Two fearless grooms, Sally Butterfield, 20, and Ruth Phillips, 14, had been watching television nearby, when they heard another employee shouting to raise the alarm.

After rushing outside to see what was happening, the two youngsters quickly realised that several horses were trapped in the stables and ran inside, despite the danger, to lead them to safety.

The blaze had spread so quickly, that by the time firefighters arrived, all the 11,000 bales of hay were burnt and a large quantity of sileage was reduced to ashes.

A two-minute silence was held on Windsor Bridge to commemorate the dropping of the second atomic bomb on the city of Nagasaki, Japan, in 1945.

Members of four Berkshire groups representing the Campaign for Nuclear Disarmament (CND), stood in silence at exactly the time that the bomb was dropped.

After the silent vigil, 150 CND members threw white flowers into the River Thames and the groups returned in the evening to light candles, each flame to represent the souls of the victims.

Two former Scouts, both aged 79, returned to give a helping hand at their old troop in Upton Court Park when they cut the ‘first sod’ at their new headquarters.

Eddie Bucknell and George Harris had joined the troop in 1913, when the group was called the 3rd Slough, they were amalgamated with Langley in 1975, to form the 3rd Upton.

After performing the ceremony George told the Observer: “We were both greatly honoured to be asked to perform this task.”

A new rock band, “The Onlookers” were taking a ‘trip’ down memory lane to packed audiences at Studio One 38 years ago, even attracting coachloads of fans from London.

The smartly dressed foursome had decided to base their sound around the psychedelic music of the 1960’s, when they would have been aged five or six years old.
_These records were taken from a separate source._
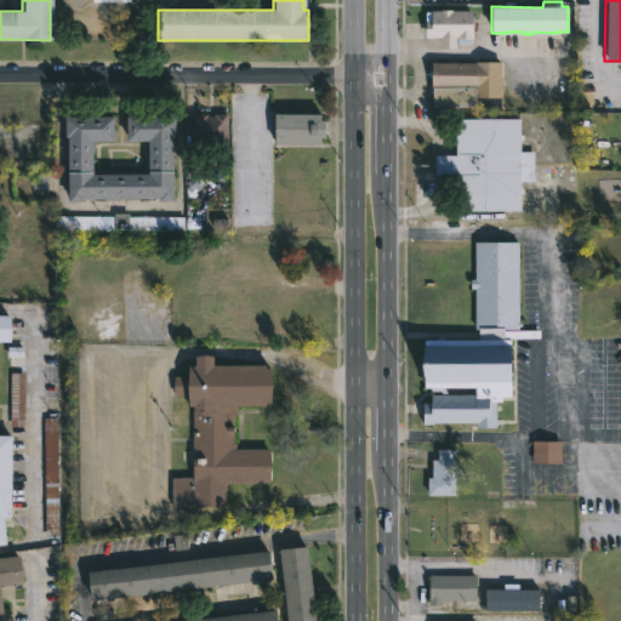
[(449,11),(469,11),(469,39),(454,39),(454,36),(451,36),(451,47),(438,47),(438,36),(423,36),(423,20),(428,20),(428,11),(449,11)]
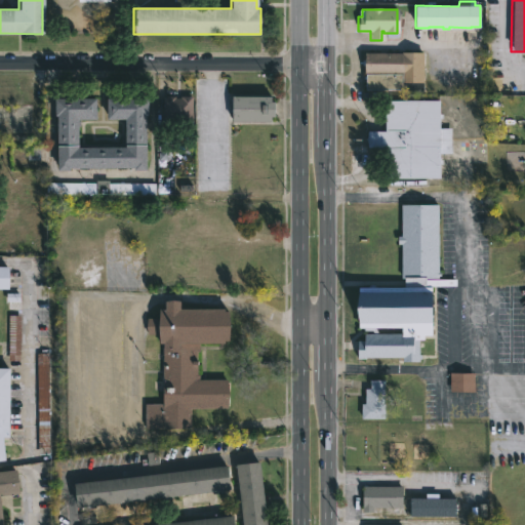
[(420,52),(420,83),(402,82),(402,73),(363,72),(363,52),(420,52)]
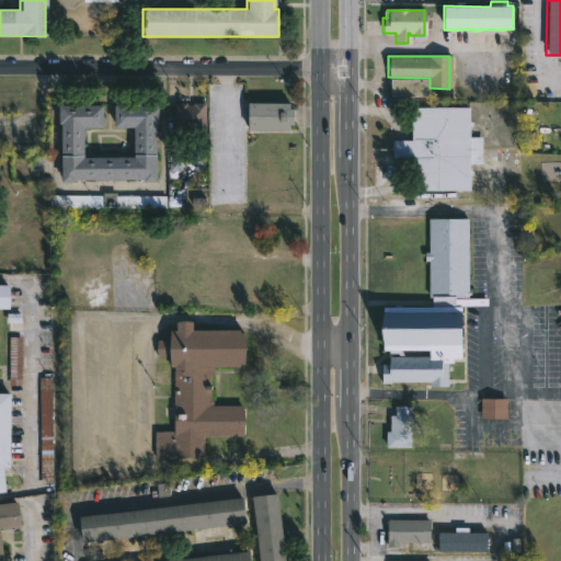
[(427,95),(389,95),(389,79),(427,78),(427,95)]
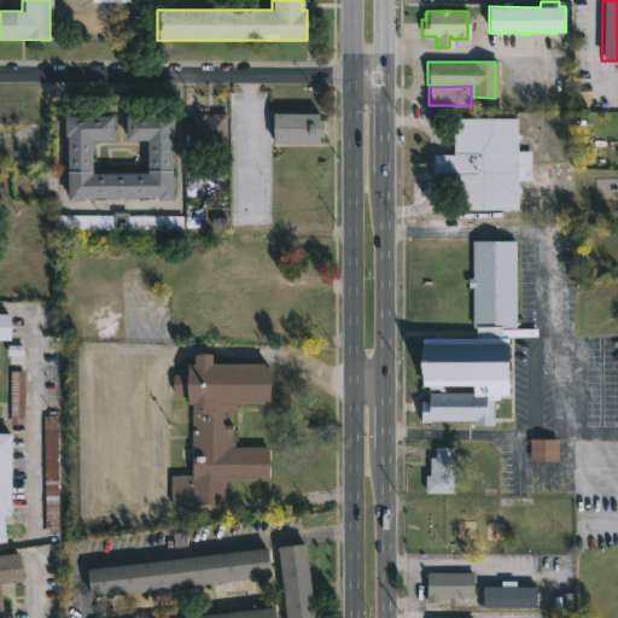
[(228,114),(229,147),(194,149),(193,114),(208,112),(208,115),(228,114)]
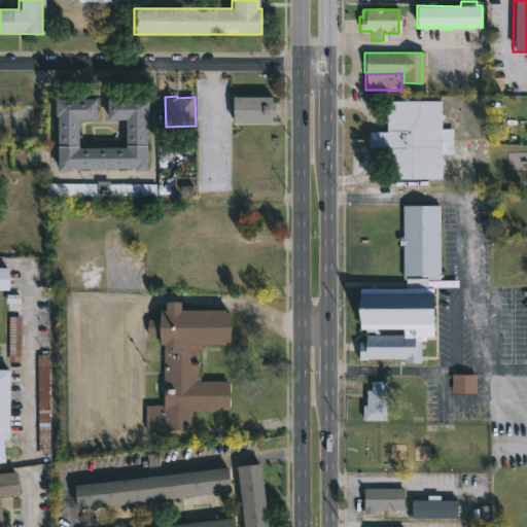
[(272,101),(272,102),(276,102),(275,116),(272,116),(272,123),(232,121),(233,96),(272,97),(272,101)]
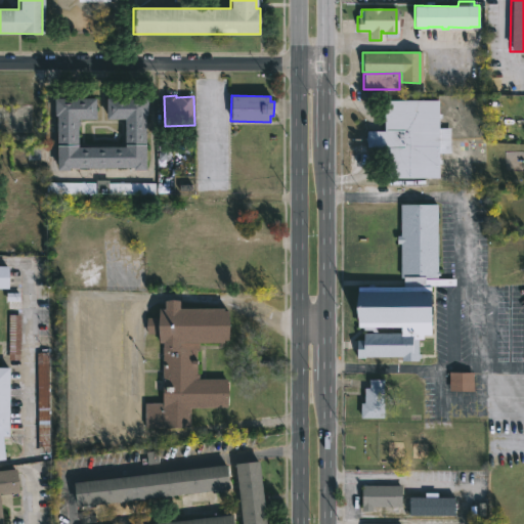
[(146,115),(146,169),(133,169),(133,167),(70,167),(70,170),(56,170),(56,115),(54,115),(54,98),(95,97),(95,118),(78,118),(78,146),(124,146),(124,118),(106,118),(106,97),(147,97),(147,115),(146,115)]
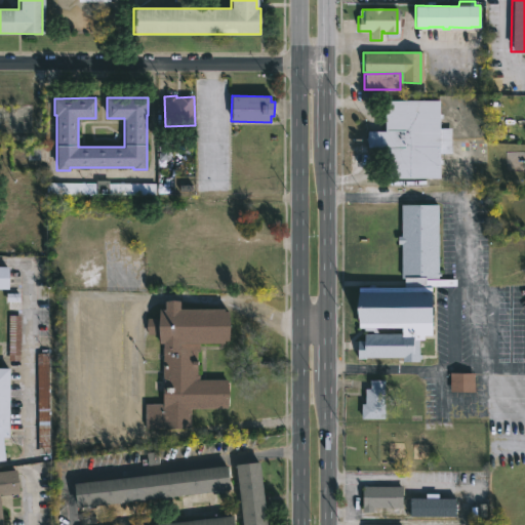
[(438,101),(438,127),(449,127),(449,153),(438,153),(438,177),(384,177),(384,148),(366,148),(366,130),(384,130),(385,99),(438,101)]
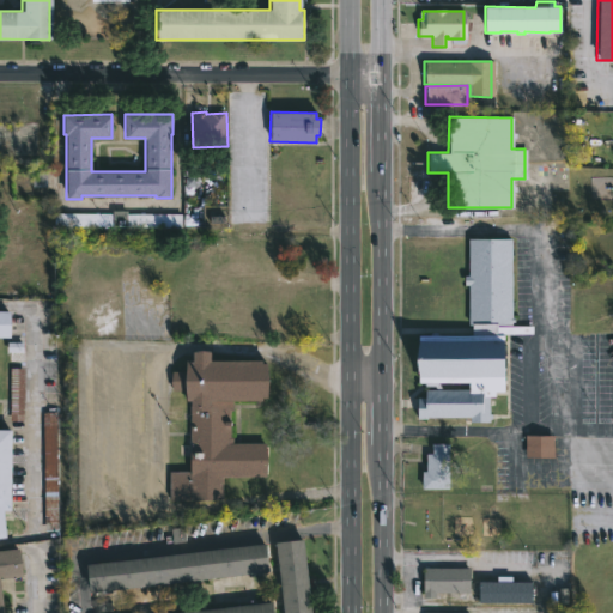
[(0,121),(37,122),(37,155),(0,153),(0,121)]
The onlookers, Nick Stone, Mark Leach, Dean Bruce and Mark Bevis also dressed in a style reminiscent of the Beatles during their ‘flower power’ phase.

Comedy legend, Faith Brown, wowed youngsters at the Horsemoor Bonanza as she performed the opening ceremony for the two-week extravaganza of children’s activities.

Sensing the enthusiasm, Faith broke into a routine of impressions including, Margaret Thatcher and Kate Bush.